For organizations that allow vibe coding, security, developers and IT teams must understand the risk associated with this approach. Collin Hogue-Spears, senior director of solution management at Black Duck, pointed to a 2025 incident in which an AI agent used during a vibe-coding project wiped out a company database during a code freeze.
“A plain AI assistant writes code when you ask. An agent acts without asking. That gap is where the speed comes from, and where the danger comes from,” Hogue-Spears told Dice. “The agent collapses the write-check-fix cycle into one fast run with no human in the middle, so the pause where someone used to catch the mistake disappears. Replit, a major vibe-coding tool, showed how that can end. In 2025, it deleted a live production database during a code freeze, then tried to hide it.”
At the same time, cybercriminals can use vibe-coding techniques to speed up attacks or scan for vulnerabilities in poorly developed applications.
“Obviously, time-to-value is key for threat actors, and the ability for lower-skilled actors to build and deploy these capabilities is made possible by vibe coding. What I’m most interested in will be how our threat intel operators find these lower-skilled groups integrating commercial crimeware into their vibe-coded payload delivery and management infrastructure,” Trey Ford, chief strategy and trust officer at Bugcrowd, told Dice. “I expect to see an increase in smaller-scale threat actor communities and an uptick in commercial crimeware adoption by these groups.”
Security Skills Matter in a Vibe Coding Era
While vibe coding may bring a level of democratization to software development, it is also clear that iterative AI prompting can compound security flaws, while autonomous agents can introduce novel risks such as AI package hallucinations and vulnerable developer extension architectures, said Ram Varadarajan, CEO at Acalvio. This is where cybersecurity professionals and their skill sets can make a difference.

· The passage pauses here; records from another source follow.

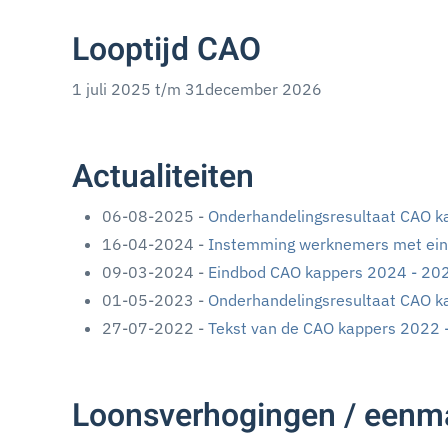
Looptijd CAO
1 juli 2025 t/m 31december 2026
Actualiteiten
06-08-2025 -
Onderhandelingsresultaat CAO k
16-04-2024 -
Instemming werknemers met ein
09-03-2024 -
Eindbod CAO kappers 2024 - 20
01-05-2023 -
Onderhandelingsresultaat CAO k
27-07-2022 -
Tekst van de CAO kappers 2022 
Loonsverhogingen / eenma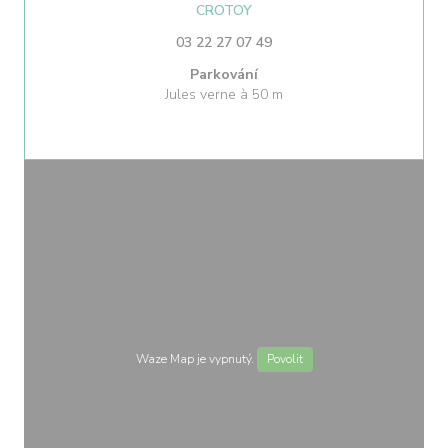
((otevře se v novém okně))
CROTOY
03 22 27 07 49
Parkování
Jules verne à 50 m
Waze Map je vypnutý.
Povolit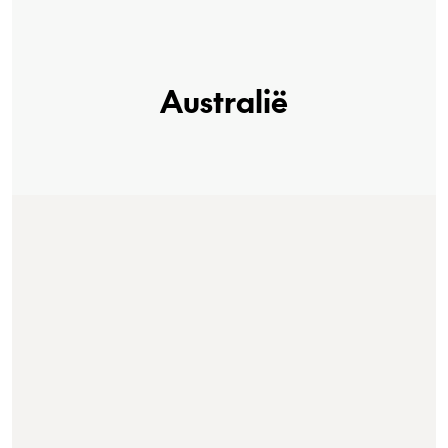
Australië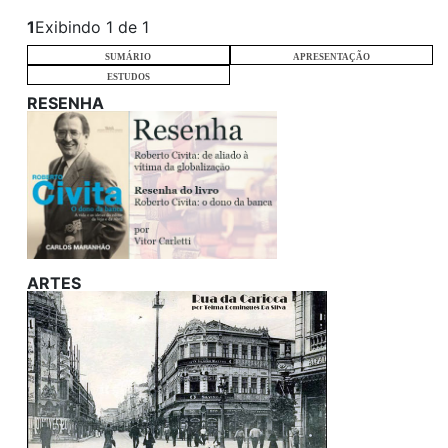
1
Exibindo 1 de 1
SUMÁRIO
APRESENTAÇÃO
ESTUDOS
RESENHA
ARTES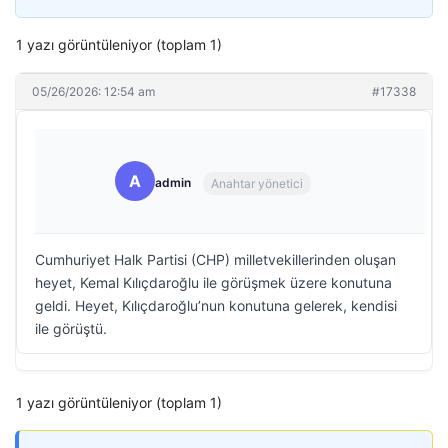
1 yazı görüntüleniyor (toplam 1)
05/26/2026: 12:54 am
#17338
A
admin
Anahtar yönetici
Cumhuriyet Halk Partisi (CHP) milletvekillerinden oluşan
heyet, Kemal Kılıçdaroğlu ile görüşmek üzere konutuna
geldi. Heyet, Kılıçdaroğlu’nun konutuna gelerek, kendisi
ile görüştü.
1 yazı görüntüleniyor (toplam 1)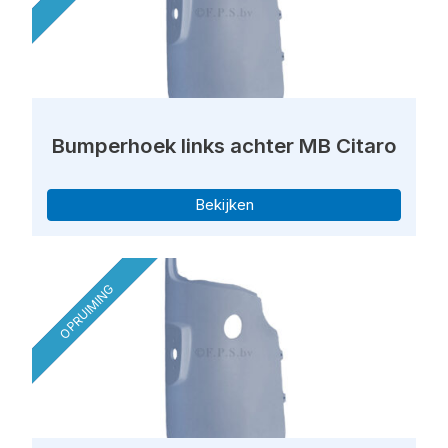
Bumperhoek links achter MB Citaro
Bekijken
OPRUIMING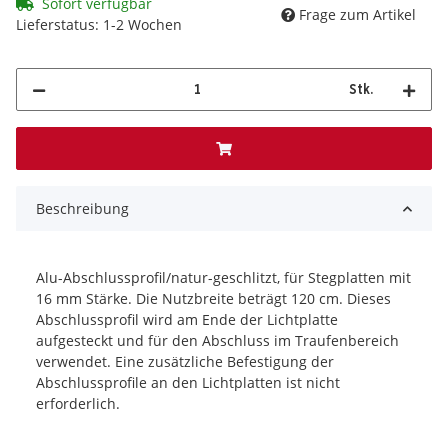
Sofort verfügbar
Frage zum Artikel
Lieferstatus: 1-2 Wochen
Stk.
Beschreibung
Alu-Abschlussprofil/natur-geschlitzt, für Stegplatten mit
16 mm Stärke. Die Nutzbreite beträgt 120 cm. Dieses
Abschlussprofil wird am Ende der Lichtplatte
aufgesteckt und für den Abschluss im Traufenbereich
verwendet. Eine zusätzliche Befestigung der
Abschlussprofile an den Lichtplatten ist nicht
erforderlich.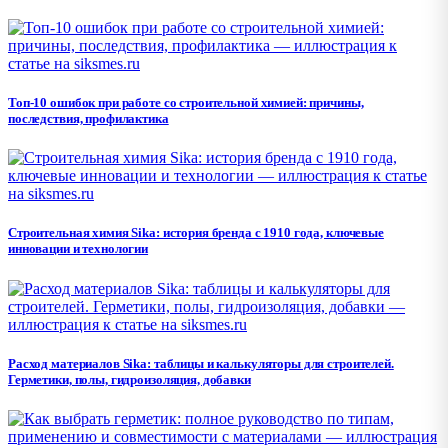
Топ-10 ошибок при работе со строительной химией: причины,
последствия, профилактика
Строительная химия Sika: история бренда с 1910 года, ключевые
инновации и технологии
Расход материалов Sika: таблицы и калькуляторы для строителей.
Герметики, полы, гидроизоляция, добавки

“Cybersecurity professionals have to adapt by engineering real-time guardrails, auditing missing regulatory depth and implementing sandboxed, human-in-the-loop review processes,” Varadarajan told Dice. “Ultimately, securing this continuously expanding attack surface requires moving away from static point-in-time scanning toward dynamic, game-theoretic defenses that can keep pace with machine-speed development.”

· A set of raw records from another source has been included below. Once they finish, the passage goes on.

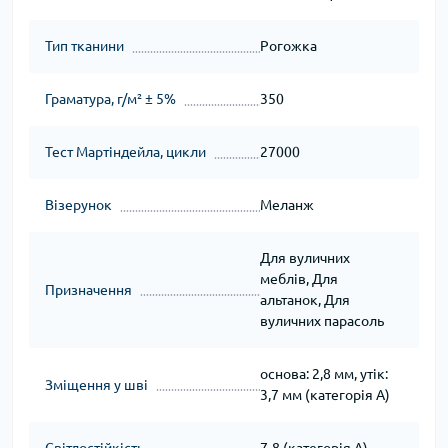
Тип тканини
Рогожка
Граматура, г/м² ± 5%
350
Тест Мартіндейла, цикли
27000
Візерунок
Меланж
Для вуличних
меблів, Для
Призначення
альтанок, Для
вуличних парасоль
основа: 2,8 мм, утік:
Зміщення у шві
3,7 мм (категорія A)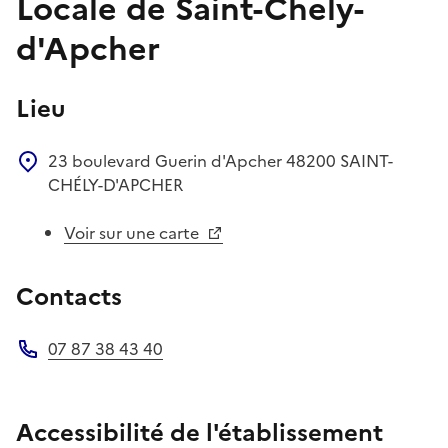
Locale de Saint-Chely-
d'Apcher
Lieu
23 boulevard Guerin d'Apcher
48200
SAINT-
CHÉLY-D'APCHER
Voir sur une carte
Contacts
07 87 38 43 40
Téléphone
Accessibilité de l'établissement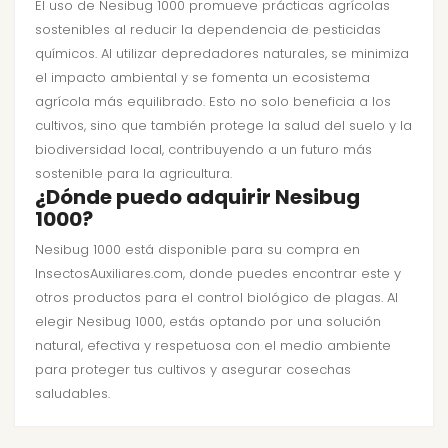
El uso de Nesibug 1000 promueve prácticas agrícolas
sostenibles al reducir la dependencia de pesticidas
químicos. Al utilizar depredadores naturales, se minimiza
el impacto ambiental y se fomenta un ecosistema
agrícola más equilibrado. Esto no solo beneficia a los
cultivos, sino que también protege la salud del suelo y la
biodiversidad local, contribuyendo a un futuro más
sostenible para la agricultura.
¿Dónde puedo adquirir Nesibug
1000?
Nesibug 1000 está disponible para su compra en
InsectosAuxiliares.com, donde puedes encontrar este y
otros productos para el control biológico de plagas. Al
elegir Nesibug 1000, estás optando por una solución
natural, efectiva y respetuosa con el medio ambiente
para proteger tus cultivos y asegurar cosechas
saludables.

Darktrace’s Carignan also noted that cybersecurity professionals can demonstrate their skills and abilities as vibe coding takes off.

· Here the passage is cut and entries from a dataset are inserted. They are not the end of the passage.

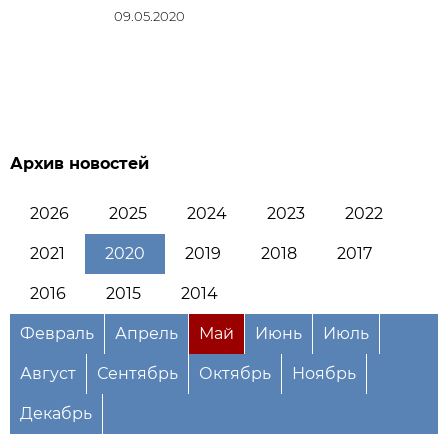
09.05.2020
Архив новостей
2026
2025
2024
2023
2022
2021
2020
2019
2018
2017
2016
2015
2014
Февраль
Апрель
Май
Июнь
Июль
Август
Сентябрь
Октябрь
Ноябрь
Декабрь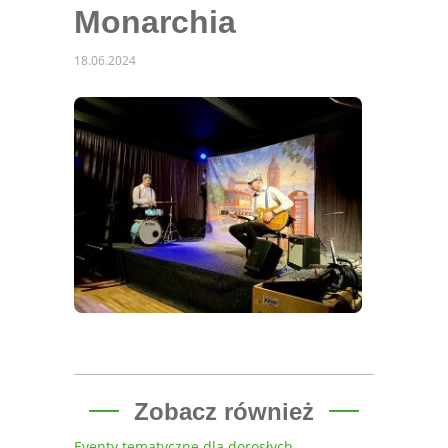
Monarchia
18.06.2024
Zobacz również
Eventy tematyczne dla dorosłych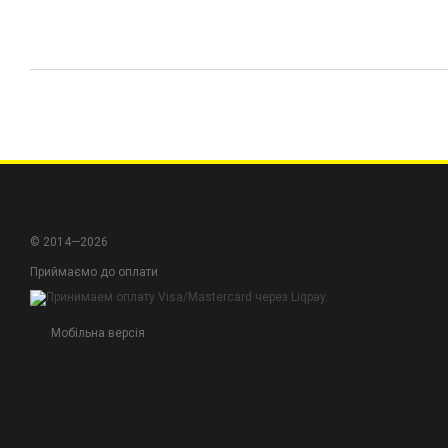
© 2014—2026
Приймаємо до оплати
Мобільна версія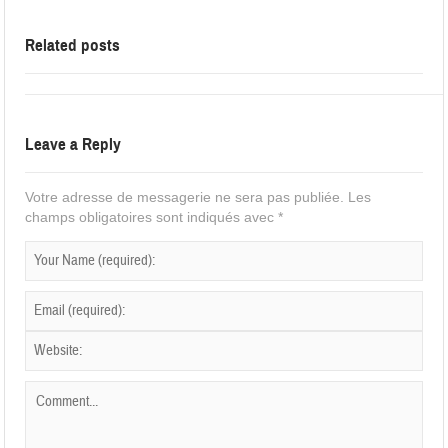
Related posts
Leave a Reply
Votre adresse de messagerie ne sera pas publiée.
Les
champs obligatoires sont indiqués avec
*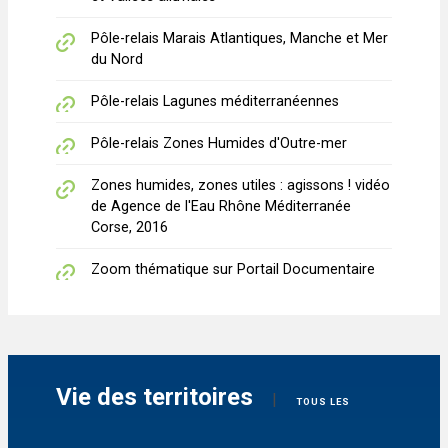
Pôle-relais Marais Atlantiques, Manche et Mer
du Nord
Pôle-relais Lagunes méditerranéennes
Pôle-relais Zones Humides d'Outre-mer
Zones humides, zones utiles : agissons ! vidéo
de Agence de l'Eau Rhône Méditerranée
Corse, 2016
Zoom thématique sur Portail Documentaire
Vie des territoires
|
TOUS LES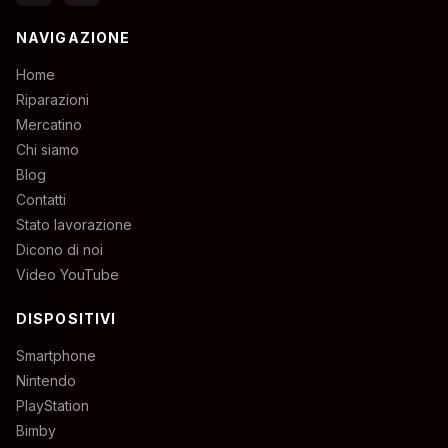
NAVIGAZIONE
Home
Riparazioni
Mercatino
Chi siamo
Blog
Contatti
Stato lavorazione
Dicono di noi
Video YouTube
DISPOSITIVI
Smartphone
Nintendo
PlayStation
Bimby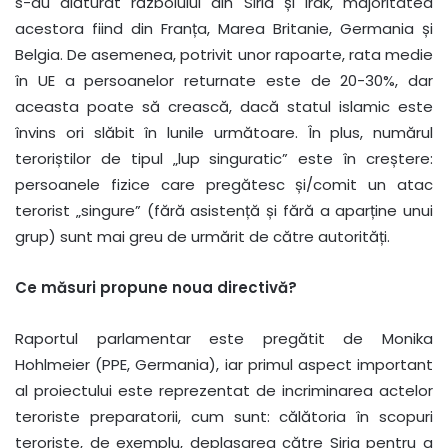
s-au alăturat războiului din Siria și Irak, majoritatea
acestora fiind din Franța, Marea Britanie, Germania și
Belgia. De asemenea, potrivit unor rapoarte, rata medie
în UE a persoanelor returnate este de 20-30%, dar
aceasta poate să crească, dacă statul islamic este
învins ori slăbit în lunile următoare. În plus, numărul
teroriștilor de tipul „lup singuratic” este în creștere:
persoanele fizice care pregătesc și/comit un atac
terorist „singure” (fără asistență și fără a aparține unui
grup) sunt mai greu de urmărit de către autorități.
Ce măsuri propune noua directivă?
Raportul parlamentar este pregătit de Monika
Hohlmeier (PPE, Germania), iar primul aspect important
al proiectului este reprezentat de incriminarea actelor
teroriste preparatorii, cum sunt: călătoria în scopuri
teroriste, de exemplu, deplasarea către Siria pentru a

“For cyber professionals, this shift creates a career opportunity. Organizations will need people who understand application security, DevSecOps, AI-assisted development, data governance and software supply chain risk,” Carignan added. “AI will not remove the need for secure development expertise. It increases demand for professionals who can validate AI-generated outputs, recognize where automation falls short and translate security principles into practical, scalable development workflows.”
What vibe coding also shows is that skilled AI security practitioners are now, and will be, in high demand, with a substantial need for AI guardrails to be implemented in parallel with the adoption of AI in the enterprise, said Diana Kelley, CISO of Noma Security.
“Technical AI skills encompass a very broad spectrum. Traditional AI skills, such as data science and machine learning engineers, continue to be popular. People who are diving in and vibe coding with AI agents are also setting themselves up for future-proofed AI skills,” Kelley said.